I was thinking about books that seemed to contemporaneously sum up the social culture of their own eras. Not just books that were popular, but books that attempted to reflect their own eras semi-realistically and capture the tenor of their time.
1980s: Less than Zero (and other Bret Easton Ellis story collections); Bright Lights, Big City; Bonfire of the Vanities; White Noise
1990s: Generation X; A Heartbreaking Work of Staggering Genius; maybe Infinite Jest (didn't read it, just guessing).
And then I realized that I have no idea which, if any, books match that same kind of era-defining cache for other decades. Maybe The Corrections by Jonathan Franzen would serve this for the early 2000s? But later? No idea.

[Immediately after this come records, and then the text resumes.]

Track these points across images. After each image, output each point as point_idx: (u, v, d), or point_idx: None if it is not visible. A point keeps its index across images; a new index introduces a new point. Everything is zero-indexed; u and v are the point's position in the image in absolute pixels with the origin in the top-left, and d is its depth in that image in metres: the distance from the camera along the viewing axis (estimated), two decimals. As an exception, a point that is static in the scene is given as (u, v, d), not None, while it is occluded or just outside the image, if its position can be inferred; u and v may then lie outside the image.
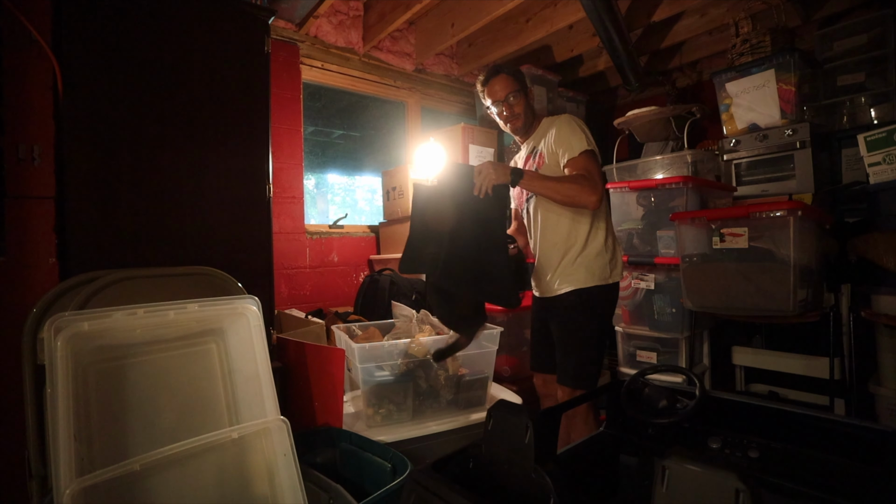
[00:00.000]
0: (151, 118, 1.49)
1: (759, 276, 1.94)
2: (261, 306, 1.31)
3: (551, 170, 1.65)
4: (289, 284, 2.78)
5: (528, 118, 1.76)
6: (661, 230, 2.41)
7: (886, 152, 1.90)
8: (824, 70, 2.53)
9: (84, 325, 1.04)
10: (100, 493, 0.95)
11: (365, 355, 1.58)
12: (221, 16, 1.64)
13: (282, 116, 2.76)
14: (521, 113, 1.73)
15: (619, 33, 2.68)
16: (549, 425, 1.03)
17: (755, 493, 0.61)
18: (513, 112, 1.73)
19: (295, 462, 1.19)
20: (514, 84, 1.71)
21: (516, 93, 1.71)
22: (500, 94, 1.72)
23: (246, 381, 1.28)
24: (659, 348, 2.47)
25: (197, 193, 1.57)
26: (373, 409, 1.61)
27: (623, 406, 1.13)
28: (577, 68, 3.61)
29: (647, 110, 3.04)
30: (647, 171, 2.93)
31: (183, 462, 1.11)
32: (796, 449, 0.93)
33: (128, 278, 1.29)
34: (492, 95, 1.74)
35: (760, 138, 2.59)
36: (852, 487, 0.84)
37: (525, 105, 1.74)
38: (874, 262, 1.85)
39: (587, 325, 1.63)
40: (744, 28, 2.70)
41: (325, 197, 3.39)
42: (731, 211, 2.05)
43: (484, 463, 0.88)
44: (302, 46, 2.87)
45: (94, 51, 1.39)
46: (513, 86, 1.71)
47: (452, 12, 3.00)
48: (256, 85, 1.72)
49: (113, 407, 1.10)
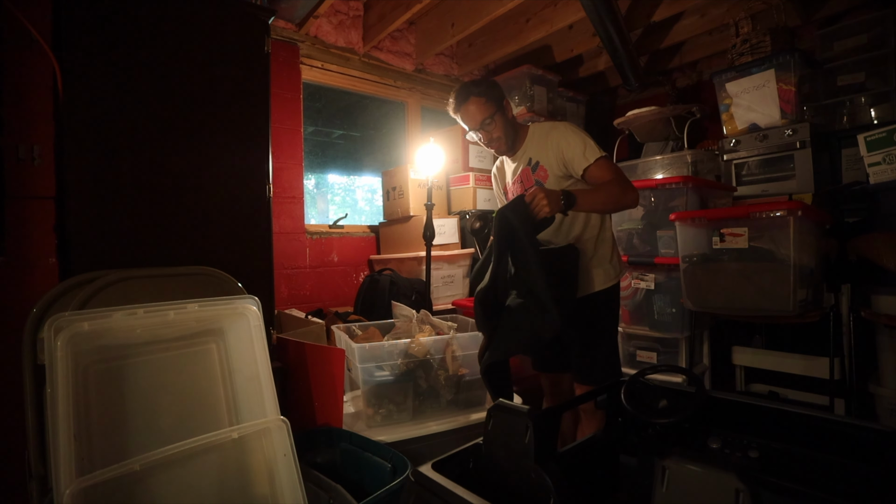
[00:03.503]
0: (151, 118, 1.49)
1: (759, 276, 1.94)
2: (261, 306, 1.31)
3: (557, 182, 1.60)
4: (289, 284, 2.77)
5: (509, 137, 1.64)
6: (661, 230, 2.41)
7: (886, 152, 1.90)
8: (824, 70, 2.53)
9: (84, 325, 1.04)
10: (100, 493, 0.95)
11: (365, 355, 1.58)
12: (221, 16, 1.64)
13: (282, 116, 2.76)
14: (500, 136, 1.62)
15: (619, 33, 2.68)
16: (549, 425, 1.03)
17: (755, 493, 0.61)
18: (491, 137, 1.63)
19: (295, 462, 1.19)
20: (486, 108, 1.58)
21: (491, 118, 1.59)
22: (474, 122, 1.61)
23: (246, 381, 1.28)
24: (659, 348, 2.47)
25: (197, 193, 1.57)
26: (373, 409, 1.61)
27: (623, 406, 1.13)
28: (577, 68, 3.61)
29: (647, 110, 3.05)
30: (647, 171, 2.93)
31: (183, 462, 1.11)
32: (796, 449, 0.93)
33: (128, 278, 1.29)
34: (467, 122, 1.63)
35: (760, 138, 2.59)
36: (852, 487, 0.84)
37: (504, 125, 1.62)
38: (874, 262, 1.85)
39: (611, 324, 1.66)
40: (744, 28, 2.70)
41: (325, 197, 3.40)
42: (731, 211, 2.06)
43: (484, 463, 0.88)
44: (302, 46, 2.87)
45: (94, 51, 1.39)
46: (486, 110, 1.58)
47: (452, 12, 3.00)
48: (256, 85, 1.72)
49: (113, 407, 1.10)
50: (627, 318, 2.57)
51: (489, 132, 1.62)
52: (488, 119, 1.59)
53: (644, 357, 2.51)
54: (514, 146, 1.68)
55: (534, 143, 1.66)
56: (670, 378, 1.58)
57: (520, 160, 1.69)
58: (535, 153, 1.65)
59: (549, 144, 1.60)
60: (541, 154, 1.63)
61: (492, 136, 1.63)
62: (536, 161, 1.64)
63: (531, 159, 1.65)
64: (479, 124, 1.60)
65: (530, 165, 1.66)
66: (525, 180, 1.68)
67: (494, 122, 1.60)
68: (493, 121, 1.60)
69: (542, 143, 1.63)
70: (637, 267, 2.48)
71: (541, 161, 1.63)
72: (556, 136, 1.60)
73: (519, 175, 1.70)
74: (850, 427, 0.92)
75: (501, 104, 1.62)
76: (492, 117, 1.60)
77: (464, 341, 1.73)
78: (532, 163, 1.65)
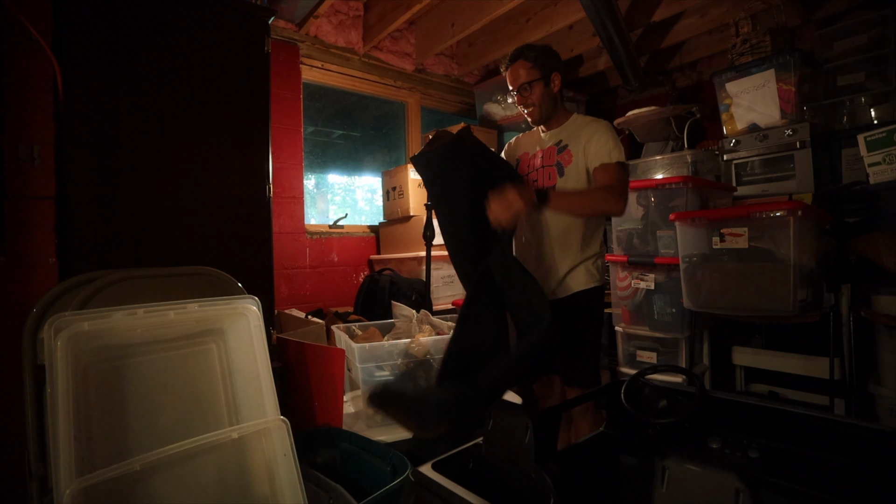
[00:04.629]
0: (151, 118, 1.49)
1: (759, 276, 1.94)
2: (261, 306, 1.31)
3: (576, 171, 1.62)
4: (289, 284, 2.77)
5: (546, 109, 1.68)
6: (661, 230, 2.41)
7: (886, 152, 1.90)
8: (824, 70, 2.53)
9: (84, 325, 1.04)
10: (100, 493, 0.95)
11: (365, 355, 1.58)
12: (221, 16, 1.64)
13: (282, 116, 2.76)
14: (535, 103, 1.66)
15: (619, 33, 2.68)
16: (549, 425, 1.03)
17: (755, 493, 0.61)
18: (526, 102, 1.67)
19: (295, 462, 1.19)
20: (530, 73, 1.64)
21: (530, 84, 1.64)
22: (515, 83, 1.67)
23: (246, 381, 1.27)
24: (659, 348, 2.47)
25: (197, 193, 1.57)
26: (373, 409, 1.61)
27: (623, 406, 1.13)
28: (577, 68, 3.61)
29: (647, 110, 3.04)
30: (647, 171, 2.93)
31: (183, 462, 1.10)
32: (796, 449, 0.93)
33: (128, 278, 1.29)
34: (509, 81, 1.69)
35: (760, 138, 2.59)
36: (852, 487, 0.84)
37: (542, 96, 1.66)
38: (874, 262, 1.85)
39: (598, 326, 1.70)
40: (744, 28, 2.70)
41: (325, 197, 3.39)
42: (731, 211, 2.06)
43: (484, 463, 0.88)
44: (302, 46, 2.87)
45: (94, 51, 1.39)
46: (529, 75, 1.64)
47: (452, 12, 3.00)
48: (256, 85, 1.72)
49: (113, 407, 1.10)
50: (627, 318, 2.57)
51: (525, 97, 1.66)
52: (528, 85, 1.64)
53: (644, 357, 2.51)
54: (548, 120, 1.71)
55: (571, 128, 1.70)
56: (670, 378, 1.58)
57: (552, 137, 1.73)
58: (567, 137, 1.68)
59: (584, 133, 1.64)
60: (572, 139, 1.66)
61: (527, 101, 1.67)
62: (565, 144, 1.67)
63: (561, 141, 1.69)
64: (518, 87, 1.65)
65: (558, 146, 1.69)
66: (546, 159, 1.71)
67: (533, 89, 1.65)
68: (532, 88, 1.64)
69: (578, 131, 1.66)
70: (637, 267, 2.48)
71: (570, 146, 1.66)
72: (594, 127, 1.64)
73: (541, 153, 1.73)
74: (850, 427, 0.93)
75: (549, 75, 1.66)
76: (531, 84, 1.64)
77: (464, 341, 1.72)
78: (561, 145, 1.68)
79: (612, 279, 2.59)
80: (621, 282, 2.56)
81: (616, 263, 2.56)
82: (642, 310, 2.50)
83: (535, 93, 1.65)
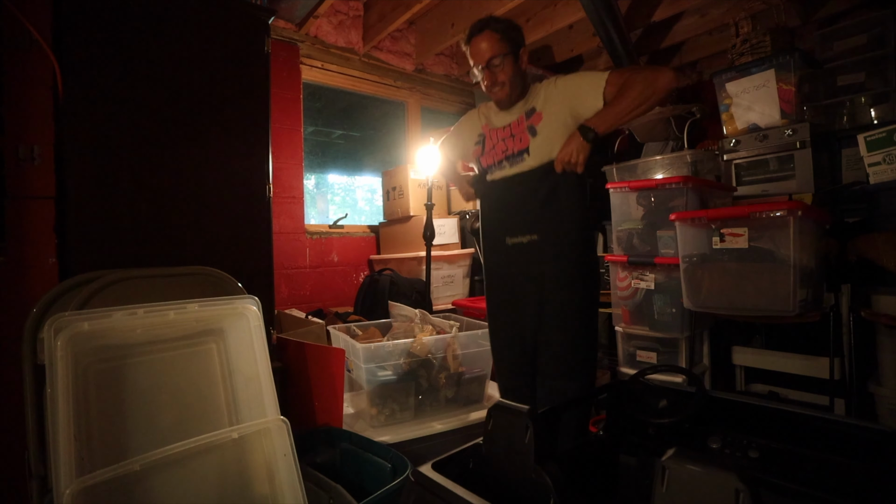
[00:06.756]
0: (151, 118, 1.49)
1: (760, 276, 1.94)
2: (261, 306, 1.31)
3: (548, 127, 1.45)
4: (289, 284, 2.78)
5: (515, 87, 1.48)
6: (661, 230, 2.41)
7: (886, 152, 1.90)
8: (824, 70, 2.52)
9: (84, 325, 1.04)
10: (100, 493, 0.95)
11: (369, 355, 1.59)
12: (221, 16, 1.64)
13: (282, 116, 2.77)
14: (506, 81, 1.45)
15: (619, 33, 2.68)
16: (549, 425, 1.03)
17: (755, 493, 0.61)
18: (495, 80, 1.46)
19: (295, 462, 1.19)
20: (499, 46, 1.43)
21: (501, 58, 1.43)
22: (481, 58, 1.44)
23: (246, 381, 1.27)
24: (659, 348, 2.47)
25: (197, 193, 1.57)
26: (377, 409, 1.61)
27: (623, 406, 1.13)
28: (577, 68, 3.61)
29: (647, 110, 3.04)
30: (647, 171, 2.93)
31: (183, 462, 1.10)
32: (796, 449, 0.93)
33: (128, 278, 1.29)
34: (474, 57, 1.47)
35: (760, 138, 2.59)
36: (852, 487, 0.84)
37: (514, 72, 1.46)
38: (874, 262, 1.85)
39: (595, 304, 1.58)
40: (744, 28, 2.70)
41: (325, 197, 3.40)
42: (731, 211, 2.05)
43: (484, 463, 0.88)
44: (302, 46, 2.88)
45: (94, 51, 1.39)
46: (499, 48, 1.43)
47: (452, 12, 3.00)
48: (257, 85, 1.72)
49: (113, 407, 1.10)
50: (627, 318, 2.57)
51: (494, 74, 1.45)
52: (498, 58, 1.44)
53: (644, 357, 2.50)
54: (515, 99, 1.53)
55: (538, 94, 1.52)
56: (670, 378, 1.58)
57: (517, 112, 1.54)
58: (537, 102, 1.51)
59: (557, 89, 1.48)
60: (545, 101, 1.49)
61: (496, 79, 1.46)
62: (533, 107, 1.50)
63: (530, 107, 1.51)
64: (487, 62, 1.44)
65: (526, 112, 1.51)
66: (516, 130, 1.53)
67: (504, 64, 1.45)
68: (503, 62, 1.44)
69: (548, 91, 1.50)
70: (637, 267, 2.48)
71: (537, 107, 1.49)
72: (561, 83, 1.49)
73: (509, 127, 1.54)
74: (850, 427, 0.93)
75: (517, 49, 1.47)
76: (502, 58, 1.44)
77: (464, 340, 1.73)
78: (528, 109, 1.51)
79: (612, 279, 2.58)
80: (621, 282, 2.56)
81: (616, 263, 2.56)
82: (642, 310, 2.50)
83: (507, 69, 1.45)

What do you think are some books that had their finger profoundly pressed on the pulse of their own times in:
1940s-1950s? Maybe Catcher in the Rye, On the Road? What else?
1960s? Is there a more literary version of The Valley of the Dolls? There were also some big emerging contemporary authors, like Vonnegut, Tom Robbins, Philip Roth, John Updike. I'm not that familiar with most of them, but they seemed to be Zietgeist-y.
1970s?
2000s?
2010s?
2020s?
The 2000s+ seem to have been so full of disconnected fantasy YA fiction, has there been any oxygen for contemporary-real-world-set AND literarily aspirational reflections of the times that became iconic as such? Harry Potter & Twilight might have become the most popular book series for recent generations, but their intent was not to examine the era, if you get my distinction. The only thing I can think of in recent years that made a similar impact is the short story Cat Person by Kristen Roupenian.